The Buddha advised his followers that if they were to thrive they should ‘meet together regularly and in large numbers.’ So festivals are central to the life of the Triratna Buddhist community. They provide an opportunity for celebration and the expression of devotion and gratitude to the Buddha and his teachings.
Buddha Day: the celebration of the Buddha’s Enlightenment (the full moon of May/June)
The Buddha’s Enlightenment is the central event in Buddhism and we mark this event on Buddha Day (sometimes called Wesak), the most important festival in our calendar. Many of the Buddha’s disciples also attained Enlightenment, and in the centuries that have followed there have been many other Enlightened masters. They too are recalled at Buddha Day with readings of accounts of their lives or from works they wrote themselves. But Enlightenment is also an ideal to which all Buddhists aspire. So Buddha Day is a chance to reflect on what it might
mean for individual Buddhists.
Read Who Is The Buddha? by Sangharakshita.
Dharma Day: the celebration of the Buddha’s teaching (the full moon of July)
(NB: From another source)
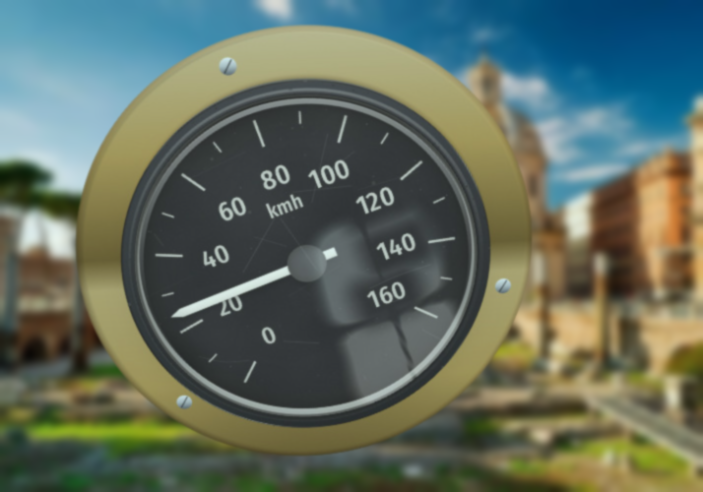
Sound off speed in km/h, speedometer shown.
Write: 25 km/h
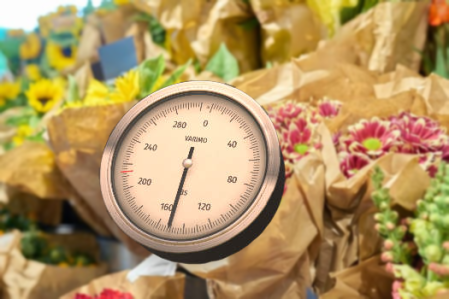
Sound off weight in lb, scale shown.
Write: 150 lb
Soon after his Enlightenment the Buddha rose from where he had been sitting, went to find his former disciples and shared his experience with them. This event, which happened at a place called Sarnath in northern India, might be called the start of the Buddhist religion and it is this that Dharma Day celebrates. On Dharma Day there are often readings from the Buddhist scriptures and a chance to reflect deeply on their contents. Above all, on Dharma Day Buddhists feel profoundly grateful that the Buddha and other Enlightened masters did share their teachings with other people.
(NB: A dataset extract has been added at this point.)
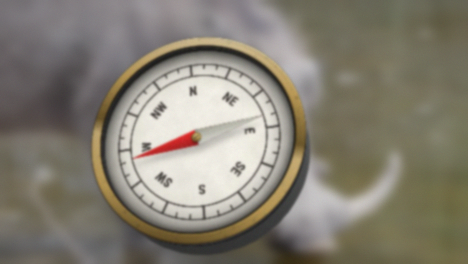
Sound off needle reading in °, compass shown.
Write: 260 °
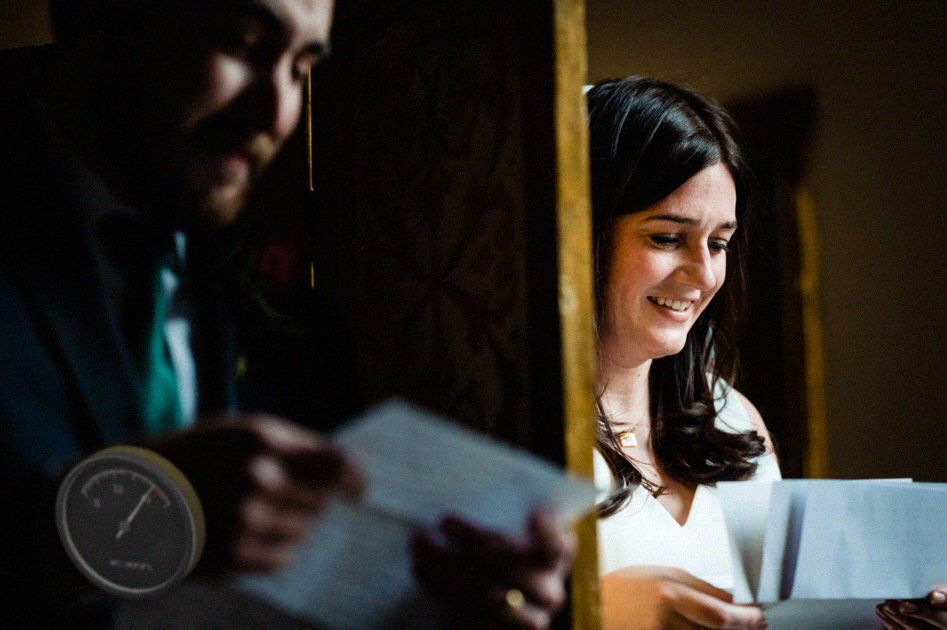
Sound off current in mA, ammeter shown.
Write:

Listen to evocations of Dharma Day.
Read What Is The Dharma? by Sangharakshita.
Sangha Day: the celebration of spiritual community (the full moon of November)
All of us need other people to learn from. If we are to practise the Dharma we need the example and teaching of others who have done so before us, especially those who have gained insight into the nature of reality themselves. It’s a joyous thing to mark the fact that we don’t have to go it alone – to rejoice in our friends and those who inspire us every day. So on Sangha Day we celebrate both the ideal of creating a spiritual community, and also the actual spiritual community which we are trying to build.
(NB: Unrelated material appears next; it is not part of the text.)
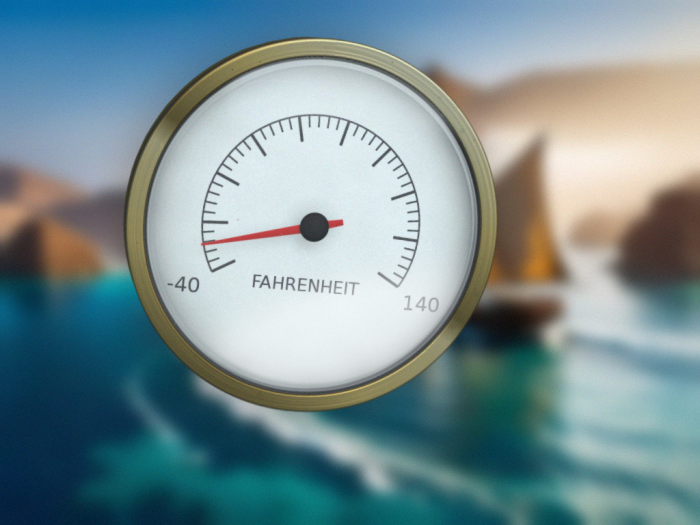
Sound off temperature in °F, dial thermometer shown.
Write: -28 °F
Parinirvana Day: the death of the Buddha (in Triratna, the 15th of February))
The Buddha’s death came when he was eighty years old after spending some forty years teaching following his Enlightenment. The notion that all things are impermanent is central to Buddhist teaching and, for Buddhists, loss and impermanence are things to be accepted rather than just being causes of pain and grief. The Maha-parinibbana Sutta gives a moving and dignified account of the Buddha’s last days and passages from it are often read on Parinirvana Day.
The day is used as an opportunity to reflect on the fact of one’s own future death and on people whom one has known who have recently died. Meditations are done for the recently deceased to give them help and support wherever they might be now.